Südpazifik, Osttimor, Oktober/November 2023

Nach einem längeren Unterbruch durch Covid konnte wieder ein Einsatz im Südpazifik durchgeführt werden. Dabei wurden zwei Ziele verfolgt: Zum einen ging es um eine Visitation der beiden PIOA (Pacific Islands Orthopaedic Association) Trainees Juvencio Diaz und Jûlio Martins. Zum anderen ging es um die Evaluation weiterer Einsätze in Osttimor in der Zukunft.

Zum Land: Osttimor ist ein kleiner Inselstaat in Südostasien, der eine gemeinsame Landgrenze mit Indonesien hat. Nach 450 Jahren wurde das Land 1975 aus der portugiesischen Kolonialherrschaft entlassen und gleich darauf durch Indonesien besetzt. Im 24 jährigen Unabhängigkeitskrieg wurden 200'000 Menschen getötet, es folgten drei Jahre Verwaltung durch die Vereinten Nationen und 2002 dann die offizielle Unabhängigkeit der Demokratischen Republik Osttimor.

Zum Spital: Das Hospital National Guido Valarades in der Hauptstadt Dili ist das grösste Spital des Landes mit einem Einzugsgebiet von 1.2 Millionen Menschen. Die Bettenzahl wird derzeit mit 320 angegeben. Davon entfallen 80 für die Chirurgie, die Hälfte davon für die Unflallchirurgie. 

Zum Einsatz: Bei unserer Ankunft wurden wir am Flughafen freundlich von den Zollbeamten begrüsst und die Kosten für das Visum wurden uns erlassen. Wir besuchten an diesem Sonntag das Spital und waren überrascht über die Infrastruktur wie CT und MRI, merkten aber schnell, dass das unfallchirurgische Knowhow eher noch in den Kinderschuhen steckt und altgediente Behandlungsmethoden wie Traktionsbehandlungen leider kaum mehr bekannt sind. Die Information vor dem Einsatz war leider sehr dürftig.

Am ersten Arbeitstag übergaben wir unseren Kollegen das mitgebrachte Fixateur Externe Material. Danach versuchten wir uns einen Überblick zu verschaffen, was alles im OP vorhanden ist. Leider mussten wir feststellen, dass weder das OP Personal noch die Chirurgen eine Ahnung haben, was an Instrumentarien und Implantaten vorhanden ist. Also haben wir die ersten zwei Tage Platten, Schrauben und Instrumente sortiert und versucht, etwas Ordnung in dass Chaos zu bringen.

Ansonsten sahen unsere Arbeitstage wie folgt aus: Morgens um 0800 Uhr trafen wir Juvencio und Jûlio zur täglichen Visite auf der Station.

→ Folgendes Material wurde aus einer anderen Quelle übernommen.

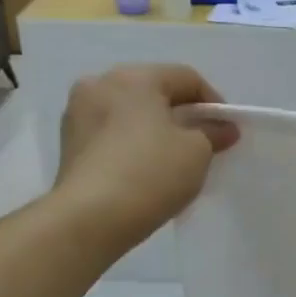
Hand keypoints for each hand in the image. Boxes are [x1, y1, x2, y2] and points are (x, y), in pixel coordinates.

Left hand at [53, 65, 239, 253]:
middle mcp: (100, 84)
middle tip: (204, 143)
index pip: (186, 78)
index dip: (214, 102)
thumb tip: (223, 128)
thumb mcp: (197, 152)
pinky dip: (133, 144)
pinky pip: (111, 134)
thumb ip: (212, 133)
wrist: (90, 219)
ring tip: (174, 159)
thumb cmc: (150, 173)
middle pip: (154, 92)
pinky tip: (146, 170)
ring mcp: (78, 114)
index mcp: (134, 77)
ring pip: (130, 114)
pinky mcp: (68, 144)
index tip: (227, 131)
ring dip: (155, 130)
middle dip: (182, 115)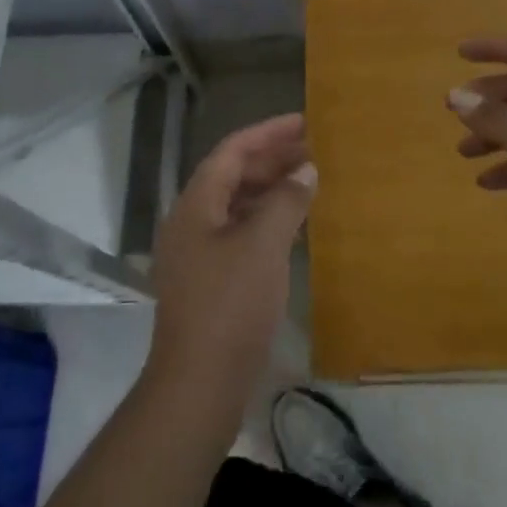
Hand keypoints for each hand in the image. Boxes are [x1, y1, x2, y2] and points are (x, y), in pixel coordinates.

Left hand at [146, 114, 314, 416]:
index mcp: (195, 204)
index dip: (268, 133)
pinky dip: (267, 220)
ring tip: (309, 181)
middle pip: (232, 176)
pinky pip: (240, 233)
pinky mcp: (210, 281)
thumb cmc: (230, 304)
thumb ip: (286, 200)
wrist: (199, 384)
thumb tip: (305, 170)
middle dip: (272, 159)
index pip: (232, 151)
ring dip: (271, 190)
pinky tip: (294, 227)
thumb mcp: (263, 245)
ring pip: (237, 205)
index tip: (304, 122)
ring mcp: (198, 253)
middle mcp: (191, 221)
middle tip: (314, 150)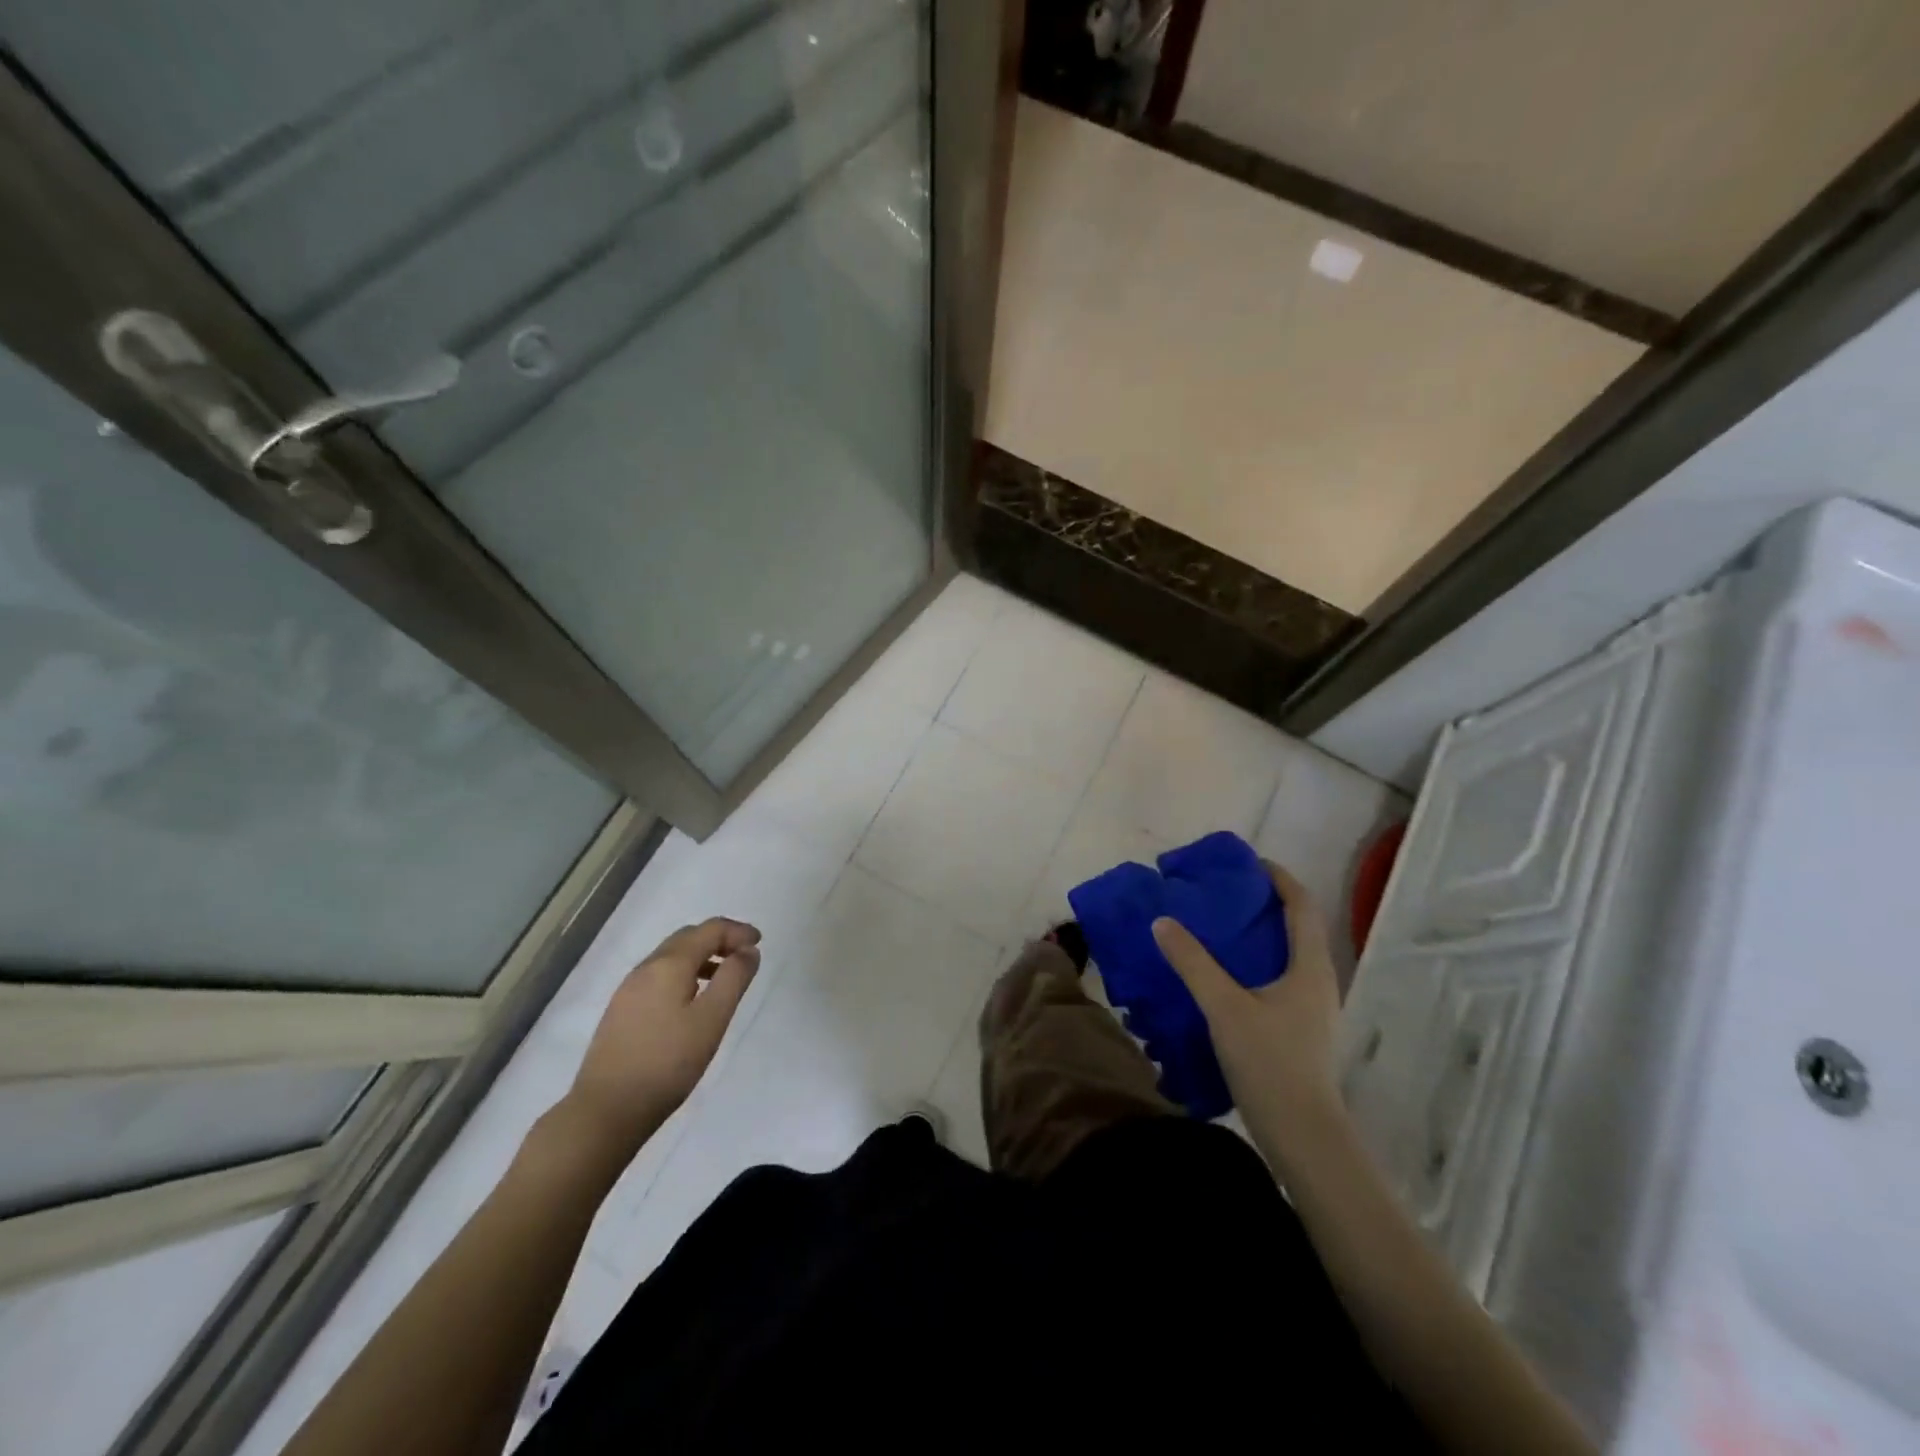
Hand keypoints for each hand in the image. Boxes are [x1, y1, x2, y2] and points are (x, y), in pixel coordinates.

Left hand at [557, 917, 760, 1159]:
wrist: (606, 1110)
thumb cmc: (668, 1062)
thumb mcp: (712, 1019)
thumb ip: (734, 978)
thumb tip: (748, 950)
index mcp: (669, 964)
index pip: (709, 930)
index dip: (738, 931)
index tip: (760, 943)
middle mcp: (646, 968)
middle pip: (687, 938)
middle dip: (719, 939)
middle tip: (745, 956)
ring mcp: (628, 990)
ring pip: (671, 957)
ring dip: (701, 957)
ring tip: (723, 978)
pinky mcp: (621, 1011)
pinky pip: (659, 977)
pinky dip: (683, 974)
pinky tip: (691, 1001)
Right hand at [1152, 862, 1345, 1165]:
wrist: (1303, 1136)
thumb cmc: (1270, 1062)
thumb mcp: (1224, 1007)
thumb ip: (1193, 962)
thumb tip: (1163, 921)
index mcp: (1310, 967)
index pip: (1301, 906)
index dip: (1279, 878)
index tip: (1249, 862)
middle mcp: (1318, 982)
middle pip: (1298, 928)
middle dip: (1265, 905)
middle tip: (1225, 894)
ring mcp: (1313, 1009)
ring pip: (1288, 956)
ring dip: (1260, 936)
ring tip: (1220, 929)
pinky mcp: (1301, 1031)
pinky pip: (1280, 980)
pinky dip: (1256, 964)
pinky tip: (1225, 977)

Dort besprachen wir die Neueitritte, legten Behandlungspläne fest und visitierten die unfallchirurgischen Patienten auf den Abteilungen. Ausserdem versuchten wir die traditionelle konservative Frakturbehandlung mittels Traktion wieder einzuführen. Danach ging es entweder in den Operationssaal oder in die Sprechstunde.

Jeder zu operierende Patient wurde ausführlich besprochen. Das ging von den präoperativen Abklärungen über die Lagerung, die geplanten Implantate, die Zugänge bis hin zu mindestens einem Ersatzplan.

Wir konnten zahlreiche primäre Frakturversorgungen mit Platten, vor allem an der unteren Extremität, durchführen. Leider ist kein einsatzbereites Nagelsystem oder System für hüftnahe Frakturen verfügbar. Etwa die Hälfte der Eingriffe waren Revisionen nach Implantatversagen oder Infektionen.

Die Möglichkeit weiterer Besuche wurde ausführlich diskutiert. Unsere beiden Trainees brauchen sicherlich noch mehr Unterstützung in diesem schwierigen Umfeld. Ebenso braucht es aber klare Strukturen und Verbindlichkeiten seitens unserer Trainees. Ein Massnahmenkatalog wurde erarbeitet. Falls diese Bedingungen im Laufe des nächsten Jahres erfüllt werden, sind weitere Einsätze in Osttimor sicher sinnvoll und für unser Team vorstellbar.